* **Task objective**: Filter the material below down to the lines containing the word "source".

══════

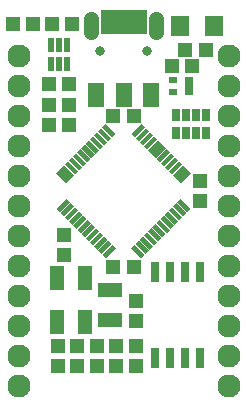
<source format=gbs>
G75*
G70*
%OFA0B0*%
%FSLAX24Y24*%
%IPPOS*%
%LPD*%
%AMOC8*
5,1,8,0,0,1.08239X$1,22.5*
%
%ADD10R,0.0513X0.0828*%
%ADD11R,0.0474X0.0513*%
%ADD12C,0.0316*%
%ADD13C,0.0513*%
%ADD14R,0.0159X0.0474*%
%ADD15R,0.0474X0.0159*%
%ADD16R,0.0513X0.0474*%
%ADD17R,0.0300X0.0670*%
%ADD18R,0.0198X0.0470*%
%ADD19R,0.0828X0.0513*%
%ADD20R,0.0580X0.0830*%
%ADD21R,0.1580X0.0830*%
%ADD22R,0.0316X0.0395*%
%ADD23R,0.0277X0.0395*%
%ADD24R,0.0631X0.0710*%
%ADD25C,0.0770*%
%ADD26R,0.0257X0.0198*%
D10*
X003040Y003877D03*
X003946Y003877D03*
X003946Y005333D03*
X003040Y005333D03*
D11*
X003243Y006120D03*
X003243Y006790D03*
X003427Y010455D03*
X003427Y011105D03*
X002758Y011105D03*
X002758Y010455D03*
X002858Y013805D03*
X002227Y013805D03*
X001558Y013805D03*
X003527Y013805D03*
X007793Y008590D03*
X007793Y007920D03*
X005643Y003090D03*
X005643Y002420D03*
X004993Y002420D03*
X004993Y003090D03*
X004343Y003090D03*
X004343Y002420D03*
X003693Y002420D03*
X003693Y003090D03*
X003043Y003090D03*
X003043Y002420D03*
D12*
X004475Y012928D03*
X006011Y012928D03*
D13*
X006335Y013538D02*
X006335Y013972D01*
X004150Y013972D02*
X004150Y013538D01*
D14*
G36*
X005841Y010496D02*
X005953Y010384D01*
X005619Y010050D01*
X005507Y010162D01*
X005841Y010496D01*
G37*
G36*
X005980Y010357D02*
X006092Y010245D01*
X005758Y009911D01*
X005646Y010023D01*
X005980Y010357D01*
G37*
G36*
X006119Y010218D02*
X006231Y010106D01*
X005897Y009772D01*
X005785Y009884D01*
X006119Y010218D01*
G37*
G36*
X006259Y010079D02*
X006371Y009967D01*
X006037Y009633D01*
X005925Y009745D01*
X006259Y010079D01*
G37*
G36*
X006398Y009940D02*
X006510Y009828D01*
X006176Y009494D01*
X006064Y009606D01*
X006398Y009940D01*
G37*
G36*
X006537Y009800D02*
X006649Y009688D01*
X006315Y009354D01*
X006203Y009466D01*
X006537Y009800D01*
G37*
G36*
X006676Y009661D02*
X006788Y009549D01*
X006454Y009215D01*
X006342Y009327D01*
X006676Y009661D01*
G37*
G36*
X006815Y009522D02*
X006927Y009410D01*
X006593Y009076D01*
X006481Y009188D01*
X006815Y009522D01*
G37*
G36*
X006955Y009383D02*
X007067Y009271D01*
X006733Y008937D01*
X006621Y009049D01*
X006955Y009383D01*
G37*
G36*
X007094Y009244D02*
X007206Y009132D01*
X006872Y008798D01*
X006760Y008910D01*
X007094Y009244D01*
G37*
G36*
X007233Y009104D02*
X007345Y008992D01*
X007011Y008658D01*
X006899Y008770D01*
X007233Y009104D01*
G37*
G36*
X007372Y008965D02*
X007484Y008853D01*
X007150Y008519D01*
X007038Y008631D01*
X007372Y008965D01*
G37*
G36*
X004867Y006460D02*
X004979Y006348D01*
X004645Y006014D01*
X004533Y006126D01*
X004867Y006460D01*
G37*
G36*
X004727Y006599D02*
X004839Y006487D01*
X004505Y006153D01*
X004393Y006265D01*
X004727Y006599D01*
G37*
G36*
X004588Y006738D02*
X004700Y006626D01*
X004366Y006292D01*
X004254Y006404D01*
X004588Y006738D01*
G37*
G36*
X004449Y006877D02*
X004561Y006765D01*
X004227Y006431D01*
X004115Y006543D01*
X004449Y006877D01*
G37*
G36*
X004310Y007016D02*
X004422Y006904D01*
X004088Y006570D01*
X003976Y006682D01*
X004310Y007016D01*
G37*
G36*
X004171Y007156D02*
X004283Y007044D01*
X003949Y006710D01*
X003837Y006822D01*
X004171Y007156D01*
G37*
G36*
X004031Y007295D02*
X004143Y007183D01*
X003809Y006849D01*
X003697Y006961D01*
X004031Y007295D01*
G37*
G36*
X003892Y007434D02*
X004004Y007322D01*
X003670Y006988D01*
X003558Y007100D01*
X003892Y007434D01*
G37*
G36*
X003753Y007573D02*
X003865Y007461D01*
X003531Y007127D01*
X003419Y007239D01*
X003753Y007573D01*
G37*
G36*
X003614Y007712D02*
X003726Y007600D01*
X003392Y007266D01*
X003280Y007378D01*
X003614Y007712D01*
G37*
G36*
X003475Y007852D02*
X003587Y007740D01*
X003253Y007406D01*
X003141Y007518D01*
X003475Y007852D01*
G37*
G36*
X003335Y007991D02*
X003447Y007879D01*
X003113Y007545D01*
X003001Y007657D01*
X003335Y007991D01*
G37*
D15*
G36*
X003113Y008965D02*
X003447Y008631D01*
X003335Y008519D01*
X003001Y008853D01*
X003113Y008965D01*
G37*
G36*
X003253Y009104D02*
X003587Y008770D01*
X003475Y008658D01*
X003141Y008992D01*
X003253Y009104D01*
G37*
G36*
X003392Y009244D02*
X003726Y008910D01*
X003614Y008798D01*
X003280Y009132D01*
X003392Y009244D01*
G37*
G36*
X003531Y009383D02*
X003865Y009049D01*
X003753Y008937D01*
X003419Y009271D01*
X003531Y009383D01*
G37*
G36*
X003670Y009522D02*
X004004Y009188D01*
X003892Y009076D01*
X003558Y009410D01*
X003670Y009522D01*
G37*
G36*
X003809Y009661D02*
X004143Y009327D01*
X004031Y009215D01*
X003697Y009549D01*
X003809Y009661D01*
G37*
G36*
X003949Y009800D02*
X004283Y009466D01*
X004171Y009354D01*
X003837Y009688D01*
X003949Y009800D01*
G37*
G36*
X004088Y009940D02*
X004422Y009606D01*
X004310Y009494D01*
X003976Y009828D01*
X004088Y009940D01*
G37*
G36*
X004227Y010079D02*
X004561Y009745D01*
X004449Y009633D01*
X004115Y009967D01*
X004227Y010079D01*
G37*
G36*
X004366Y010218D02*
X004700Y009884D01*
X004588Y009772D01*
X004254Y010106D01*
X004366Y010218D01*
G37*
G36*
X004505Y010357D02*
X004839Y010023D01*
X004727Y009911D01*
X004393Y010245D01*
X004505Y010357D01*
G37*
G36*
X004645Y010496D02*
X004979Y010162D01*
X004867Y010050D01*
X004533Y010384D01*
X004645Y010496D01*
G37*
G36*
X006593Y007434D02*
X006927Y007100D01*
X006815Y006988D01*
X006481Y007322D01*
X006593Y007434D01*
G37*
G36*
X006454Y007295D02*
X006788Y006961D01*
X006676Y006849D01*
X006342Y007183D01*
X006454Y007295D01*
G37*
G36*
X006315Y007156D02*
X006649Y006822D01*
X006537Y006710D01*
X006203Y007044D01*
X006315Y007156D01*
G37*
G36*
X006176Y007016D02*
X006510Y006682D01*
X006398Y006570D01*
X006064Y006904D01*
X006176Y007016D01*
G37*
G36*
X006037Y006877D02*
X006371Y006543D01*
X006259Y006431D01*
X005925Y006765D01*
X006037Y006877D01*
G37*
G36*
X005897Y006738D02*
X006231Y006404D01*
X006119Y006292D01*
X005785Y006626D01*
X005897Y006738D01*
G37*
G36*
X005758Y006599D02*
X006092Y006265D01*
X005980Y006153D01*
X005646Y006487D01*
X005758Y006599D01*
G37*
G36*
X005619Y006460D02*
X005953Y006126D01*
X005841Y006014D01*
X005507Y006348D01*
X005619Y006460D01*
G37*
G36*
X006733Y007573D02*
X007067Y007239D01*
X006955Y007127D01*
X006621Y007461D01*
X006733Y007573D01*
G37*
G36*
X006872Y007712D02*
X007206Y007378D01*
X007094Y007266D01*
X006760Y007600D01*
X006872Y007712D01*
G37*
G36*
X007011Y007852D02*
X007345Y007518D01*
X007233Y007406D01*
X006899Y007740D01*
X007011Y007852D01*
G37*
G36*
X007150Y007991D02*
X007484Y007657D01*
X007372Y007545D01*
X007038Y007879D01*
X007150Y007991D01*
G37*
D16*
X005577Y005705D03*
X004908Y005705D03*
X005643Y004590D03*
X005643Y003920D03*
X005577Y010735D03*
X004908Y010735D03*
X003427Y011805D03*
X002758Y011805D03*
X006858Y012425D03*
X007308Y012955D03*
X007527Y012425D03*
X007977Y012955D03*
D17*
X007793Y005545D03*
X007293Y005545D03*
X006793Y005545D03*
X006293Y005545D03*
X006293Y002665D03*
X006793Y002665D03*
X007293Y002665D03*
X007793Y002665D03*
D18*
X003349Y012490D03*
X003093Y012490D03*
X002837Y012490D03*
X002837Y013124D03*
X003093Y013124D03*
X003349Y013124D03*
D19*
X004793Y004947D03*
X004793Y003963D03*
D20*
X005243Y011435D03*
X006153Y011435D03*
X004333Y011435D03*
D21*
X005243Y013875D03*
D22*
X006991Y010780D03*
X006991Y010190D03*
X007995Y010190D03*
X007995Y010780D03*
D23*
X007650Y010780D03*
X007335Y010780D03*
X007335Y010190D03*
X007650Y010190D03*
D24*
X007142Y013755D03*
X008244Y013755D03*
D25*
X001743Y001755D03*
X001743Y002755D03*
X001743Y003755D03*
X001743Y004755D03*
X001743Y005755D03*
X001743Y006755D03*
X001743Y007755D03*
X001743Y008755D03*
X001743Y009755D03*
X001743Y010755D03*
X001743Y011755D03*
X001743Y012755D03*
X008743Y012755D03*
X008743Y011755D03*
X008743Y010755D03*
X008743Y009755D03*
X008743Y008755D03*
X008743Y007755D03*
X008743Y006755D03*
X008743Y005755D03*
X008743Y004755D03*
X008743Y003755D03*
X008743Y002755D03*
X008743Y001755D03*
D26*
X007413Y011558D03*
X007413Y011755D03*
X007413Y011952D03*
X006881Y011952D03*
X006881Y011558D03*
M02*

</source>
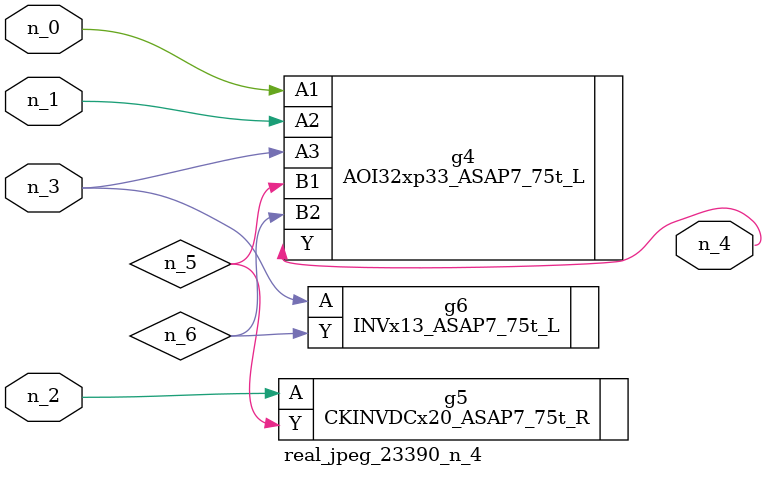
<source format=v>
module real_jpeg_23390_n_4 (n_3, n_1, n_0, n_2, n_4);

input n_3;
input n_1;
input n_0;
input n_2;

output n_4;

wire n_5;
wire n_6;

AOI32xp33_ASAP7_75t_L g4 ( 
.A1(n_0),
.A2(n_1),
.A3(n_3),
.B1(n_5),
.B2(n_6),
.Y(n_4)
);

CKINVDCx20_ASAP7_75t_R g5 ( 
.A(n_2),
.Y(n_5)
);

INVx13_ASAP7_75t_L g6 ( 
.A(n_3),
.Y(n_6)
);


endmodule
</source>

══════

* **Result**:
<source format=gbs>
</source>
<source format=v>
</source>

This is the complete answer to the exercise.